Overall theyfound that cells taken from the joints of RA patients were much less sensitive to active vitamin D. 1,25(OH)2D3 had significantly less suppressive effect on Th17 cells (IL-17+IFNγ-) and Th17.1 cells (IL-17+IFNγ+) from SF compared to those from blood, and had no effect on SF CD4+ or CD8+ IFNγ+ T cell frequencies. Memory T cells (CD45RO+) predominate in SF, and 1,25(OH)2D3 had less effect on memory T cells relative to naïve (CD45RA+) T cells.

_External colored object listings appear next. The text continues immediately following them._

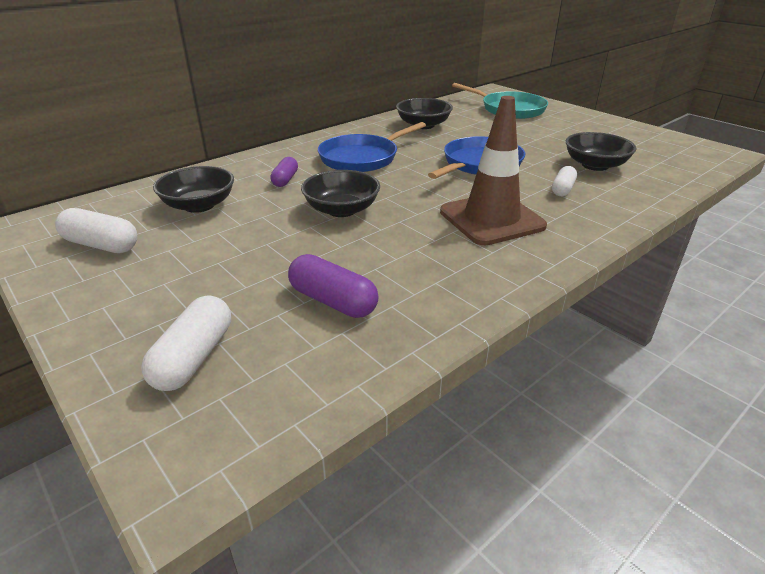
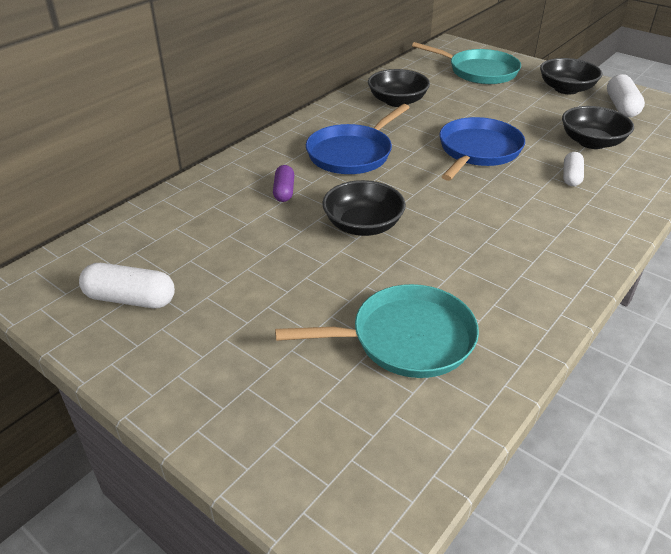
camera: 10 degrees left, 5 degrees up
(194, 357) = (304, 420): white capsule -> white capsule (621, 107)
(199, 205) = (208, 235): black bowl -> black bowl (566, 89)
(333, 301) = (406, 338): purple capsule -> turquoise pan
(491, 219) = (517, 221): brown traffic cone -> none

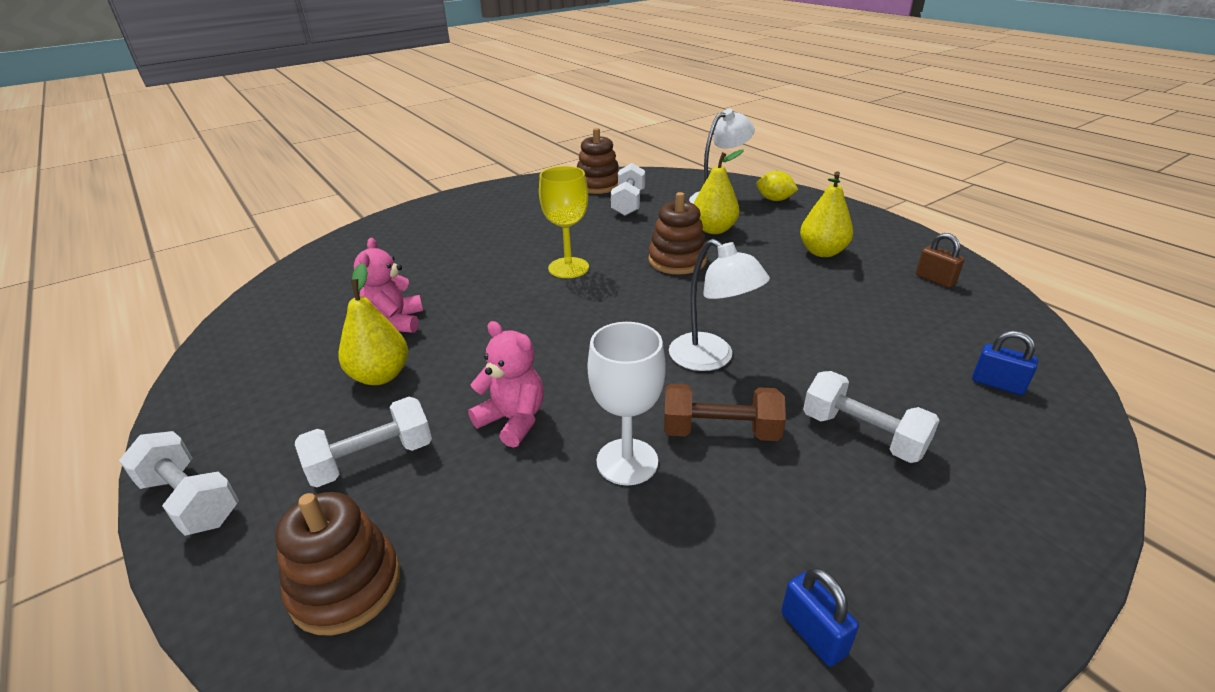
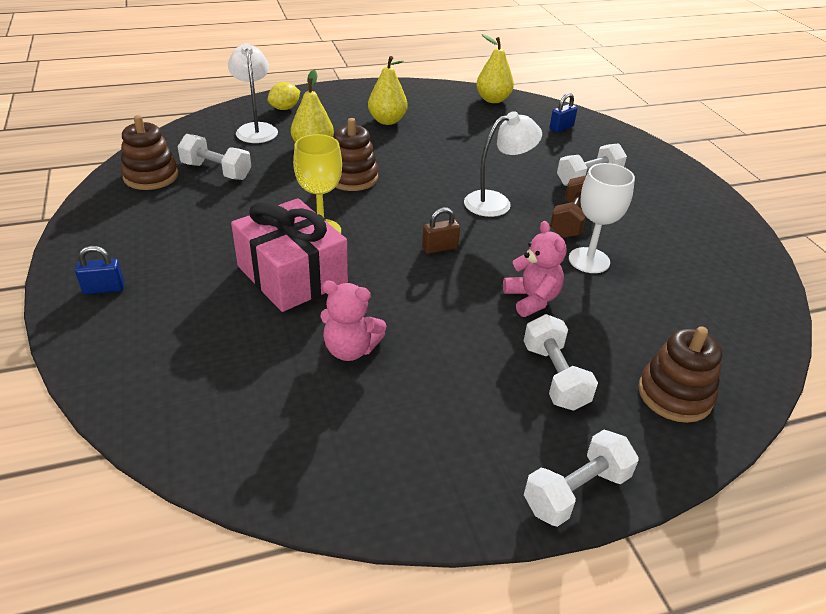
camera: 75 degrees left, 5 degrees up
(380, 376) = (441, 366): yellow pear -> yellow pear (493, 100)
(493, 271) = (292, 275): none -> pink gift
(513, 420) = (532, 299): pink teddy bear -> pink teddy bear turned 105 degrees clockwise
(813, 634) = (714, 237): blue padlock -> blue padlock (104, 289)
(935, 279) = (450, 101): brown padlock -> brown padlock (439, 248)

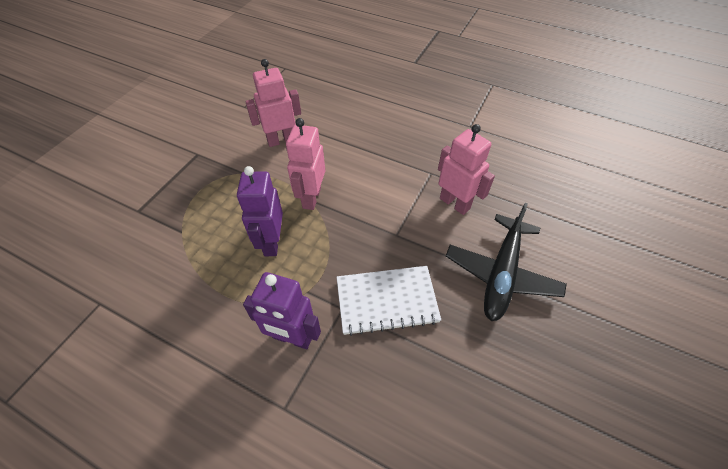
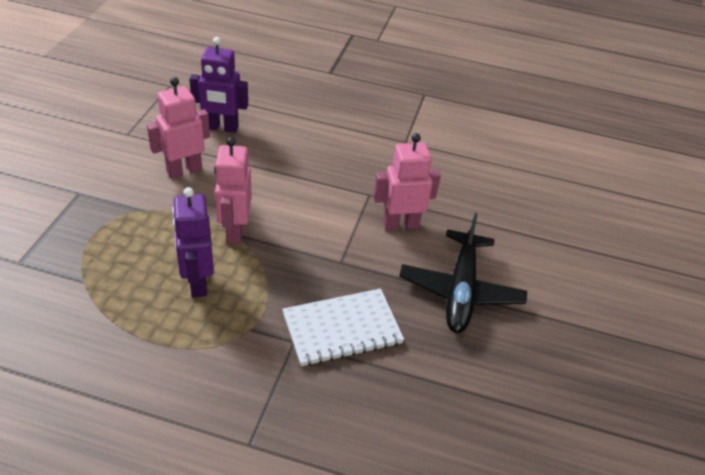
camera: 15 degrees left, 10 degrees down
(292, 338) = (243, 376): purple robot -> purple robot (222, 128)
(455, 203) = (400, 224): pink robot -> pink robot turned 45 degrees counterclockwise

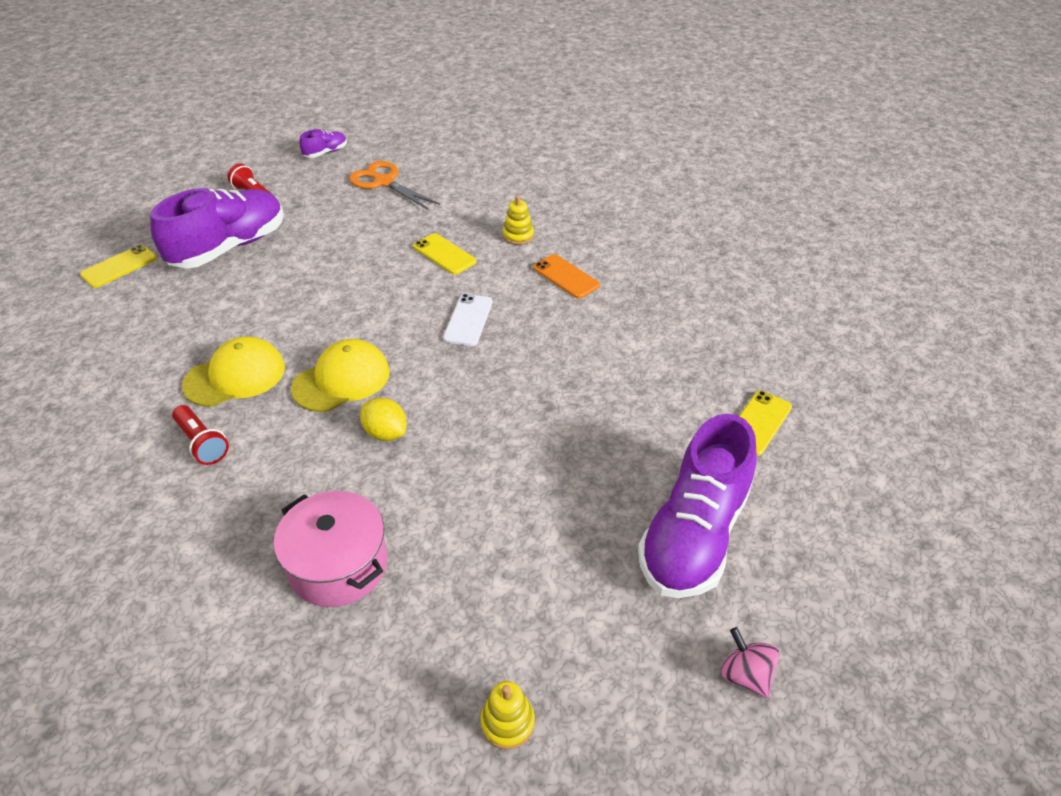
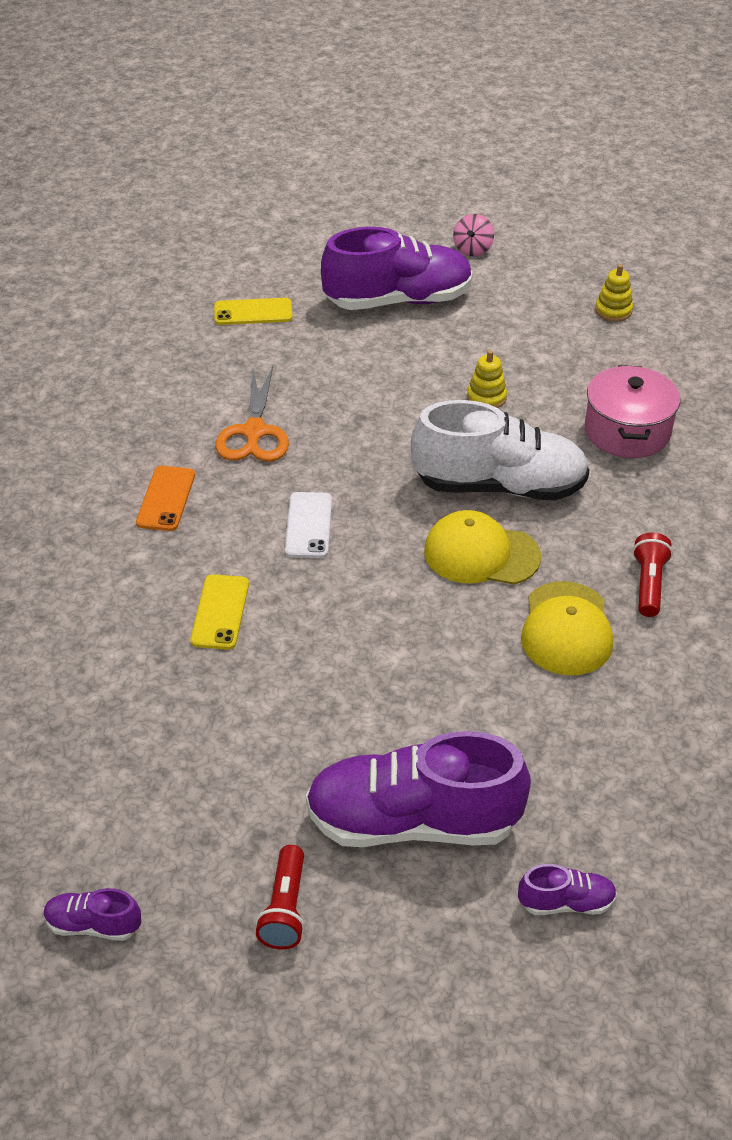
camera: 130 degrees left, 0 degrees up
(119, 267) = (566, 903): yellow phone -> purple shoe
(235, 376) = (566, 629): yellow cap -> yellow cap turned 105 degrees counterclockwise
(384, 182) = (115, 784): orange scissors -> orange scissors (254, 432)
(385, 433) = (499, 486): yellow lemon -> white shoe
(468, 320) = (308, 525): white phone -> white phone turned 60 degrees counterclockwise
(518, 236) = (123, 575): yellow stacking toy -> yellow stacking toy (486, 397)

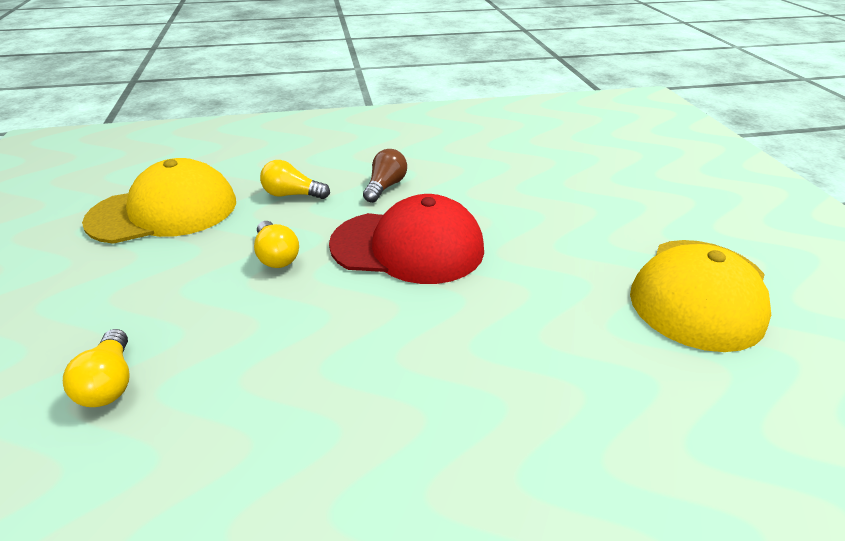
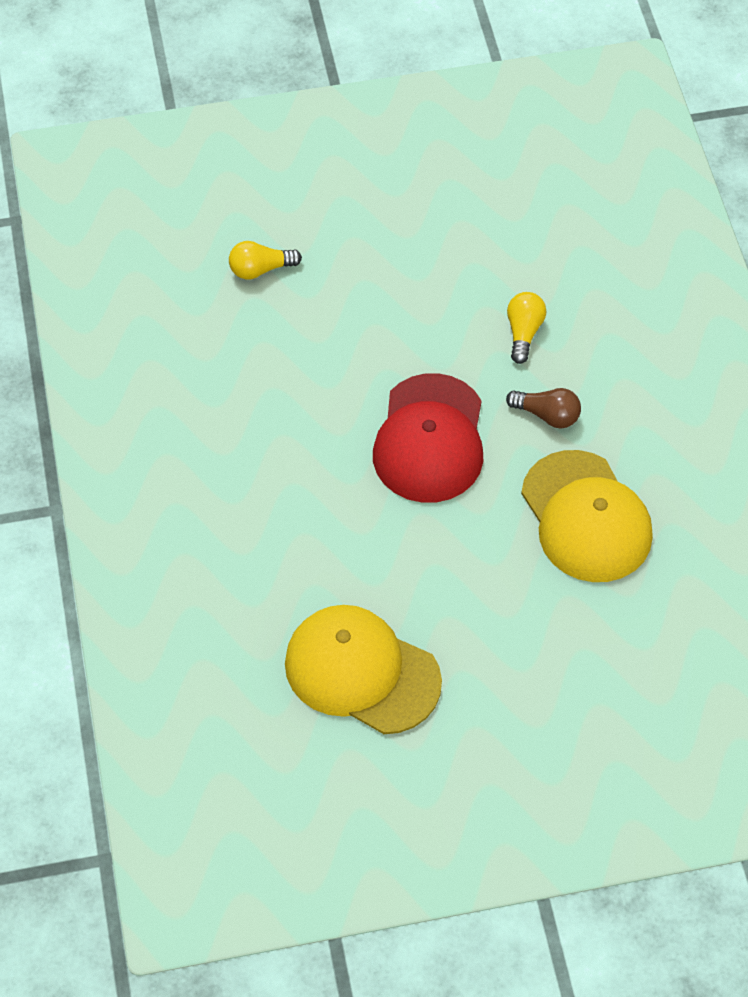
camera: 90 degrees right, 20 degrees up
(164, 211) = (484, 234): yellow cap -> yellow cap (586, 517)
(276, 256) = (411, 338): yellow light bulb -> none

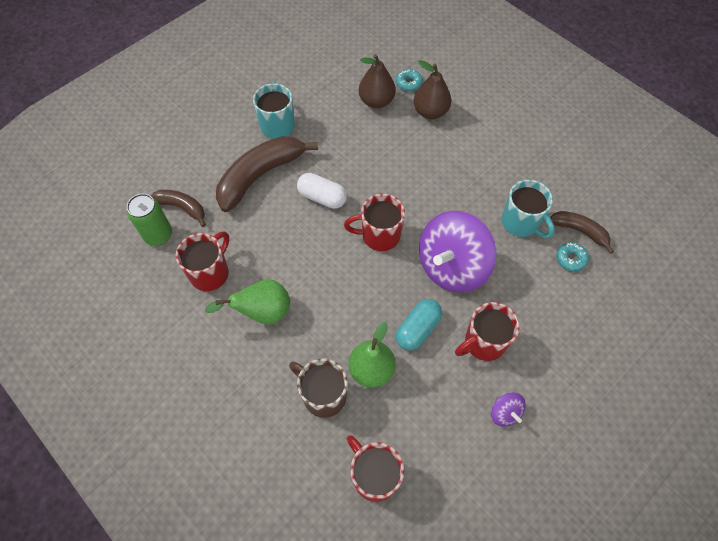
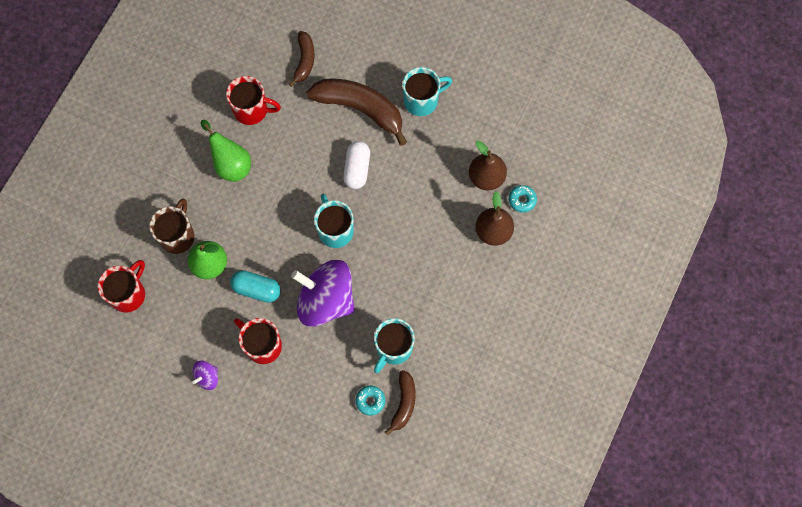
camera: 70 degrees right, 10 degrees up
(158, 235) = (272, 55): green can -> none
(379, 235) = (335, 230): red mug -> turquoise mug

Thus the potential anti-inflammatory effects of vitamin D in active RA are impaired because of reduced effects on phenotype-committed, inflammatory memory T cells that are enriched in SF. (Such cells are already overcommitted to inflammation)
Researchers postulated that much higher doses of vitamin D may be needed to overcome the vitamin D insensitivity within the joint. Restoration of 1,25(OH)2D3 responses in memory T cells, by whatever means, may provide a new strategy for treatment of inflammatory diseases such as RA.